--- start of Excerpt to read ---

Last week I took a long walk next to the Grand Union Canal near Ware in Hertfordshire. It reminded me of my fishing days in the 1960s and I wondered if fishing could still feel the same. It occurred to me to try and write about the 1960s, and I decided to write about fishing. Each post will be entitled Memories of the 1960s and followed by the issue number. Here is the first:
Don’t get me wrong; I couldn’t fish now, because I have long since become vegetarian (eventually I became a pescetarian – see note at end of article),, and I could not possibly hurt a fish by tempting it to take a hook into its mouth. But the nostalgia for those almost-lost hazy summer days of my youth is a powerful intoxicant.

I cannot possibly hope to equal the success or effect of Mr Crabtree and his stories. For those unfamiliar with him, Mr Crabtree was the wonderfully avuncular central figure in a series of cartoon strips for one of the daily papers (Mail, Mirror or something like that, I can’t remember). In it, he taught a young boy to fish, and these stories were wonderfully and evocatively illustrated. You could almost smell the ground bait and ginger biscuits. But here we go:
I first came to angling, or course fishing as freshwater fishing is called, through my father. I think I had tried sea-fishing, in Sidmouth, and didn’t like it. But I knew my father was taught to freshwater fishing by his father, so I wanted to try.

--- end of Excerpt to read ---
--- start of Record set ---

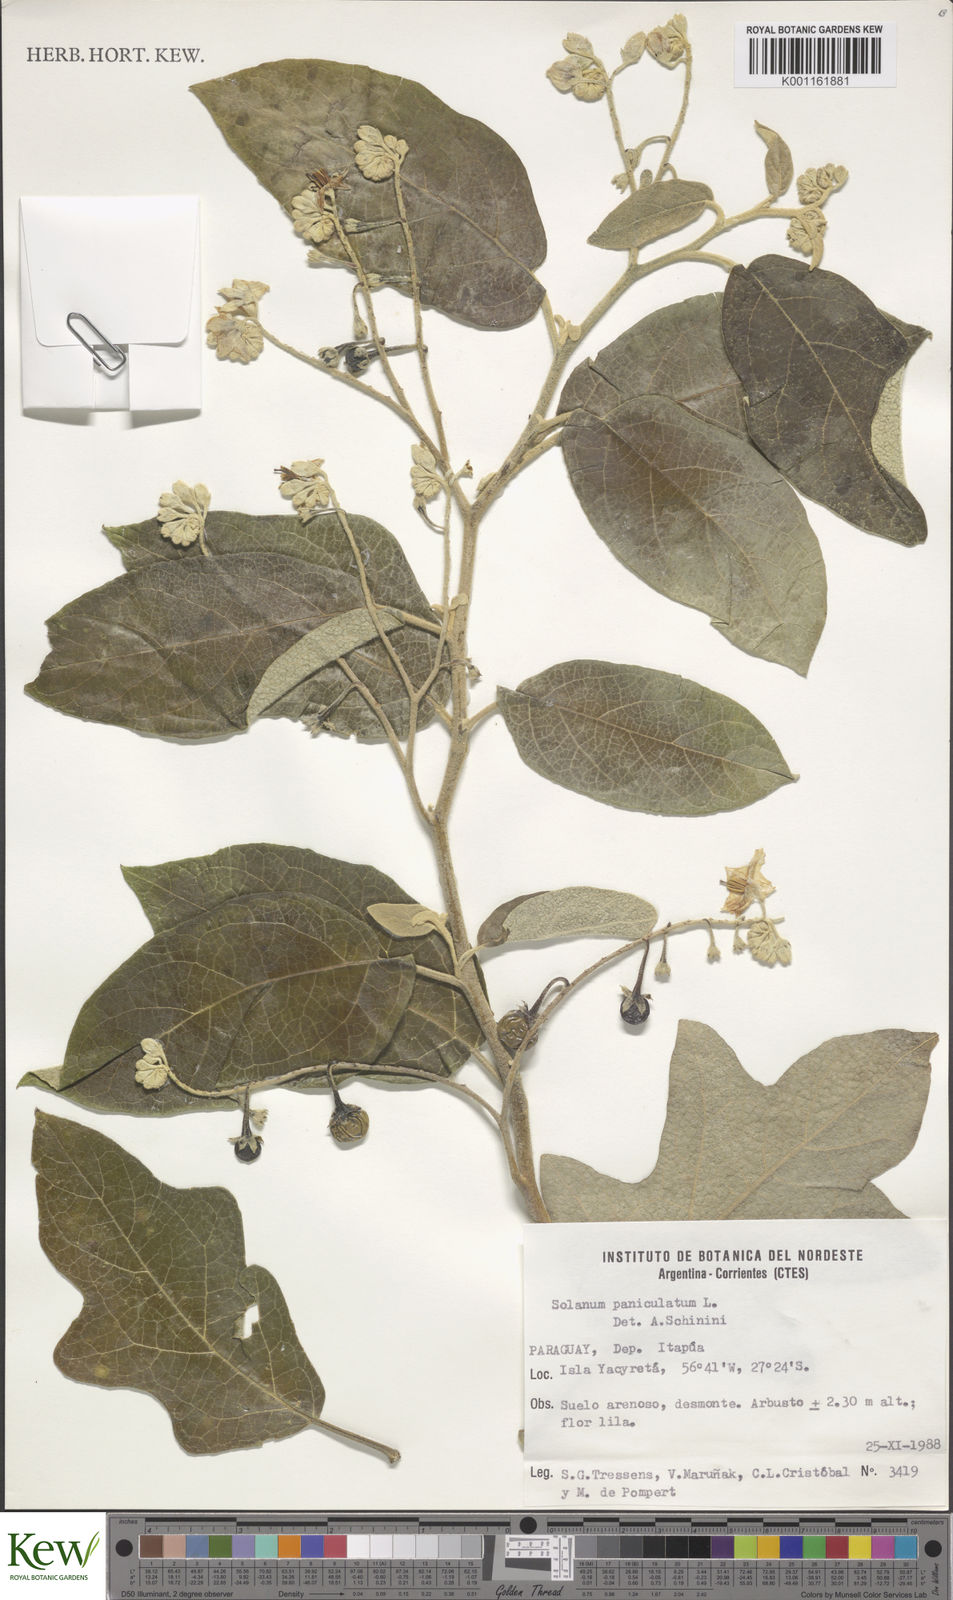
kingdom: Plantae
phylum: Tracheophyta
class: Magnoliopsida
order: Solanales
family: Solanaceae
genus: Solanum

--- end of Record set ---
--- start of Record set ---

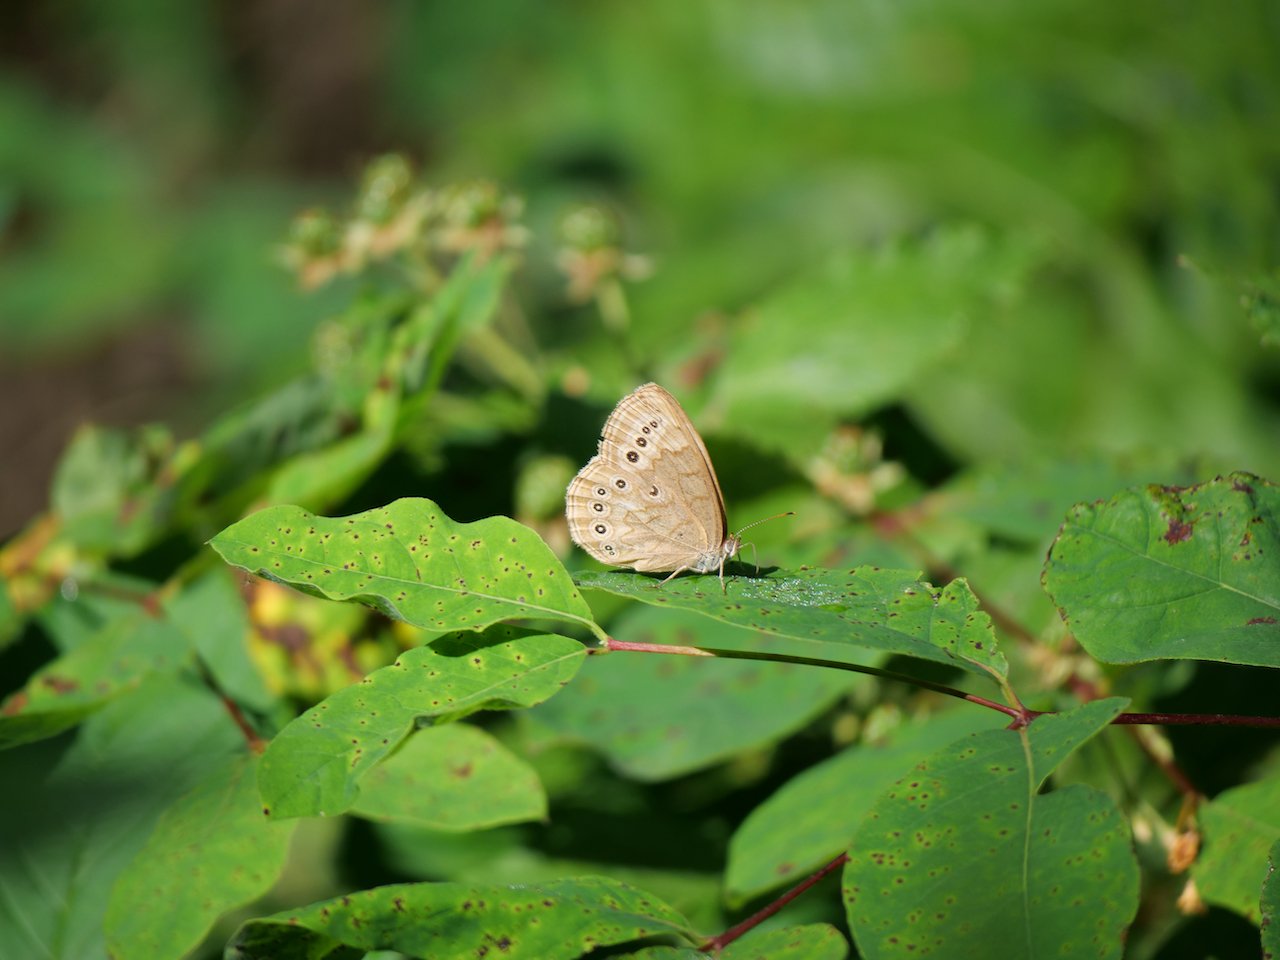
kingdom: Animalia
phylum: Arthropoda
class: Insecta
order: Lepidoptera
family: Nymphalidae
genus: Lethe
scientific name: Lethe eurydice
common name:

--- end of Record set ---

→ **What you will do**
a) Which place names appear in the fishing memoir?
b) Can you reproduce the fishing memoir word for word, from "I cannot possibly" up to and including "wanted to try."?
c) Could you pick up the fishing memoir after its final sentence and keep it going?

→ **Task responses**
a) Grand Union Canal, Ware, Hertfordshire, Sidmouth

b)
I cannot possibly hope to equal the success or effect of Mr Crabtree and his stories. For those unfamiliar with him, Mr Crabtree was the wonderfully avuncular central figure in a series of cartoon strips for one of the daily papers (Mail, Mirror or something like that, I can’t remember). In it, he taught a young boy to fish, and these stories were wonderfully and evocatively illustrated. You could almost smell the ground bait and ginger biscuits. But here we go:
I first came to angling, or course fishing as freshwater fishing is called, through my father. I think I had tried sea-fishing, in Sidmouth, and didn’t like it. But I knew my father was taught to freshwater fishing by his father, so I wanted to try.

c)
One Christmas, the usual toy car presents were supplemented by a very long and thin package. It turned out to be a solid fibreglass rod, about six feet and six inches long, longer than me!
It came with a small reel – I think it was a tiny Daiwa 7270 open-faced reel – some line, a few hooks, some lead shot weights and some floats. That weekend, my father took me on my first trip. I can’t remember where we went, but I soon discovered that the three brothers next door all fished, and they took me to Rickmansworth Aquadrome, a large lake and one of a string along a valley.
The lake was well known for its high yield of fish, and I was soon catching some. I quickly found that I needed other equipment; a rod rest, for holding the rod to free your hands, a bait tin, a landing net and a folding seat to, mention a few. These were soon joined by more floats and ledger weights (flat or cylindrical lead weights).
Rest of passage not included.